The “I” represents the annual amount of income that a person contributes to the household. Whether a person is the breadwinner of the family or not, his/her income is used to help in some way to manage the household expenses. To help the remaining family members to continue managing the household expenses as well as other family financial goals that have be set, that lost income will need to be replaced. Depending on the family dynamics, the lost income may need to be replaced for 10 additional years. Having life insurance to cover the lost income will help the remaining loved ones to continue managing the household expenses.
The “M” represents the mortgage balance that is owed on the home. If the unexpected should happen, the mortgage lender will still expect a mortgage payment on the first of each month going forward. Even if you are renting, rent will be due on the first of the month. If you didn’t include the rent amount in your expenses in the “I” section above, it must be included in this section. Having life insurance to cover mortgage or rent payments will help keep a roof over the heads of your remaining loved ones.
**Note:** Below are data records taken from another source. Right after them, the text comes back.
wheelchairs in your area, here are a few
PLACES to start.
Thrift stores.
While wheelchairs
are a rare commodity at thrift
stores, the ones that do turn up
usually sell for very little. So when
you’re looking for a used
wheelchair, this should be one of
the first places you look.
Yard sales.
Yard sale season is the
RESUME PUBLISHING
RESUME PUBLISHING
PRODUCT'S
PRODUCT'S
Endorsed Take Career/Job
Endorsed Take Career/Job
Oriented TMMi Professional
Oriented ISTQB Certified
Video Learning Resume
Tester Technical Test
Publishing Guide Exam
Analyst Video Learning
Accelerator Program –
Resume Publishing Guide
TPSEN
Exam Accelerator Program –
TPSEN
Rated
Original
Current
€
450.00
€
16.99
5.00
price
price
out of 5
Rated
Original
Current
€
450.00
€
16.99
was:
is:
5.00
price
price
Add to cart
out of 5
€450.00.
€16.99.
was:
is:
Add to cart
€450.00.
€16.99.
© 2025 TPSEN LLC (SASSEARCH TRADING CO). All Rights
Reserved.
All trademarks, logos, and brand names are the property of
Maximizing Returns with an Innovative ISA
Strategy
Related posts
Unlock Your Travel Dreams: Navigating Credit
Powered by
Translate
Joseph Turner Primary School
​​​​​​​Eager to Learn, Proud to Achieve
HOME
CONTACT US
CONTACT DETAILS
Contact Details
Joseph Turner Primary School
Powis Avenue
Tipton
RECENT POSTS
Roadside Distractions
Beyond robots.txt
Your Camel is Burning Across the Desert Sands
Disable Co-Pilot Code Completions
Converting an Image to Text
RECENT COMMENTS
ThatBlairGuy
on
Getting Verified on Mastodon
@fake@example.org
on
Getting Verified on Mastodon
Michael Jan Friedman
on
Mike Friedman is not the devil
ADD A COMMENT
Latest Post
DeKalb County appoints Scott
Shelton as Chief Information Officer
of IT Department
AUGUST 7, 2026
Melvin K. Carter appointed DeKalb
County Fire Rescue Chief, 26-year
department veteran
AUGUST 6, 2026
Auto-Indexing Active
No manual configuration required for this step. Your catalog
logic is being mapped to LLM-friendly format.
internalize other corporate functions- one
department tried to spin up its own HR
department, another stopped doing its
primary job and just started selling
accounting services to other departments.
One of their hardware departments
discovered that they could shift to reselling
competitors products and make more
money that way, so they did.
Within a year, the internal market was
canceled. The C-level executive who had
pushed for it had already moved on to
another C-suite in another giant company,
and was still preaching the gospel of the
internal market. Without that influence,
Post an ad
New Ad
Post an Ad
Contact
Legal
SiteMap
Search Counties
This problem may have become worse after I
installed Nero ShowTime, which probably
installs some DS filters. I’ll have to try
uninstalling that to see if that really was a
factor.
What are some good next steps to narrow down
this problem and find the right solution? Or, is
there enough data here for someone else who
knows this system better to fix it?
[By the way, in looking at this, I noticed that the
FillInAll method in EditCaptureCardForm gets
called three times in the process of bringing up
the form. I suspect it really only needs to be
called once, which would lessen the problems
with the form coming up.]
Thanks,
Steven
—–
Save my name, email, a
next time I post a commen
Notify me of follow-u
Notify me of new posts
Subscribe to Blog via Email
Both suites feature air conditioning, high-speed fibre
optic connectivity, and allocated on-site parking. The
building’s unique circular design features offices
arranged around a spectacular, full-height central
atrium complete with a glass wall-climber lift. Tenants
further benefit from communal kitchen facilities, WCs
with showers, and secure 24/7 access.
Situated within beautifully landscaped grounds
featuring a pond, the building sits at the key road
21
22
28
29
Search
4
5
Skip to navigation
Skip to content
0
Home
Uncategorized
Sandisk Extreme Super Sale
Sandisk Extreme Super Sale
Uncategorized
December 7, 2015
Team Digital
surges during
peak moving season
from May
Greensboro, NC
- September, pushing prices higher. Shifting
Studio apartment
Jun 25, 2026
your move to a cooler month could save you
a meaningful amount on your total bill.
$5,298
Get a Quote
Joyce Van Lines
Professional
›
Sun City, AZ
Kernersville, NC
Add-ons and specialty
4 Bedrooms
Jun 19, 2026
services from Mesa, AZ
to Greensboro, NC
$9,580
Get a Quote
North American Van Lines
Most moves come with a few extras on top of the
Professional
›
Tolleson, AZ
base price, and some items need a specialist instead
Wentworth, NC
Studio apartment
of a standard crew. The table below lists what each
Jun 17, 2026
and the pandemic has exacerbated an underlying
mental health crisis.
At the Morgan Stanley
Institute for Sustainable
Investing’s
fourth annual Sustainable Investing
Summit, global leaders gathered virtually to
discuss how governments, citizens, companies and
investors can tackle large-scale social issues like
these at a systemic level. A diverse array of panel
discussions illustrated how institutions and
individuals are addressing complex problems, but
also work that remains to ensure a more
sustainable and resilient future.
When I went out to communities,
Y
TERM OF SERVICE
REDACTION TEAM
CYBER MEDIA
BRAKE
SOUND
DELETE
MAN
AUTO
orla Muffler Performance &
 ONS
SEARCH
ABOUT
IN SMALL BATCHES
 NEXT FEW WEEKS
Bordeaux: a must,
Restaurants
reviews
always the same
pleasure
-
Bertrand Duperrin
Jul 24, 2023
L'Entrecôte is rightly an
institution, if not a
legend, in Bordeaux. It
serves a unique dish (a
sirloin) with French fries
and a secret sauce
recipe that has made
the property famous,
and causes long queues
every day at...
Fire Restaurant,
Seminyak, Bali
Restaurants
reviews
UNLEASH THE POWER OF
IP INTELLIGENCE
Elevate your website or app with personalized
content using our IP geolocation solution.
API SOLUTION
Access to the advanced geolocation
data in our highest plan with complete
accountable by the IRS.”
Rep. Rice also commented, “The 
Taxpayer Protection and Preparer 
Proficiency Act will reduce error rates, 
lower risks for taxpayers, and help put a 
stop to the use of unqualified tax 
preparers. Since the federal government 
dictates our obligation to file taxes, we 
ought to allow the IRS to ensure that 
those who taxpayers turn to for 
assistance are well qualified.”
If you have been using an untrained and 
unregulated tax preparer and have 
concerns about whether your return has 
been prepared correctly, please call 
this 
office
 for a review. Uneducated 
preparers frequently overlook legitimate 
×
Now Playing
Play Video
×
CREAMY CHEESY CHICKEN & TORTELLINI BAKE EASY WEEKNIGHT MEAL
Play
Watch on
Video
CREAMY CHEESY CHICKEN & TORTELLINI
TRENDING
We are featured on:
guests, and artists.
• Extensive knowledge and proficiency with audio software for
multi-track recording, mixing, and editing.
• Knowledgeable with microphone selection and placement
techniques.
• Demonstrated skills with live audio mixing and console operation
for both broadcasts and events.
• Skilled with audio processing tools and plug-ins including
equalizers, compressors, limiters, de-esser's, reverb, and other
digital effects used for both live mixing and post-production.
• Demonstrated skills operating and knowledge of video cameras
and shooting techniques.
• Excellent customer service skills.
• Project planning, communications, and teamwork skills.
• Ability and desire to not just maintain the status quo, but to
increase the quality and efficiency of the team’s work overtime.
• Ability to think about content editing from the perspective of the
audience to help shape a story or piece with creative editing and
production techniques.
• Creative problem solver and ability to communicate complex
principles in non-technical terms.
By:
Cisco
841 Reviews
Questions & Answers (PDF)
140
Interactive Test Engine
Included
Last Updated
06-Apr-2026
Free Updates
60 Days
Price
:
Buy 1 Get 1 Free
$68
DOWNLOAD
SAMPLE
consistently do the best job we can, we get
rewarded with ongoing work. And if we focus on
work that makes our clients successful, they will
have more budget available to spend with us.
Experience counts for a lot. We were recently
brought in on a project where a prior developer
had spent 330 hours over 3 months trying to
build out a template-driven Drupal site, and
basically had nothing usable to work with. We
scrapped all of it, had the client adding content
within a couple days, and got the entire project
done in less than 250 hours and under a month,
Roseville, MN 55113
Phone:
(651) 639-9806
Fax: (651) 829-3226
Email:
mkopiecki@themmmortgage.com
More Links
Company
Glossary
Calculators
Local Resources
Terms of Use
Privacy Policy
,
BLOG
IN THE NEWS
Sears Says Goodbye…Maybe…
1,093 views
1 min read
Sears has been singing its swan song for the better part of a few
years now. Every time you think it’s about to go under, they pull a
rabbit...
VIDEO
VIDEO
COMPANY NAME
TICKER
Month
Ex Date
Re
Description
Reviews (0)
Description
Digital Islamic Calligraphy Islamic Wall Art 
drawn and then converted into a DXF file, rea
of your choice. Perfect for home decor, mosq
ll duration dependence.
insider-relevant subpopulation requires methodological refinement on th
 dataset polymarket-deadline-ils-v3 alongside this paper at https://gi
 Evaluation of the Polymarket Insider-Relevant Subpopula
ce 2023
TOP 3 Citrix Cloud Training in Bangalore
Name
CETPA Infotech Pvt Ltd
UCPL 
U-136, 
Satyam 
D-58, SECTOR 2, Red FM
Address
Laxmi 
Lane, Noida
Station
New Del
The “E” represents the anticipated education expense for the children in the household. The cost of college varies but you can estimate the cost to be $15,000 per year, per child. As a parent, you can ensure that your children are equipped with the necessary funds to pursue further education, which will help them be prepared to begin their careers of choice. If the unexpected should happen while your children are young, life insurance can be the source to fund the further education when the time comes.
As mentioned above, no specific amount of money can replace the value of a human life. However, there are financial burdens that you can avoid if you are properly prepared. Having life insurance for you and your family will help reduce those financial burdens as well as allow the remaining loved ones time to mourn and heal from the pain experienced by the loss.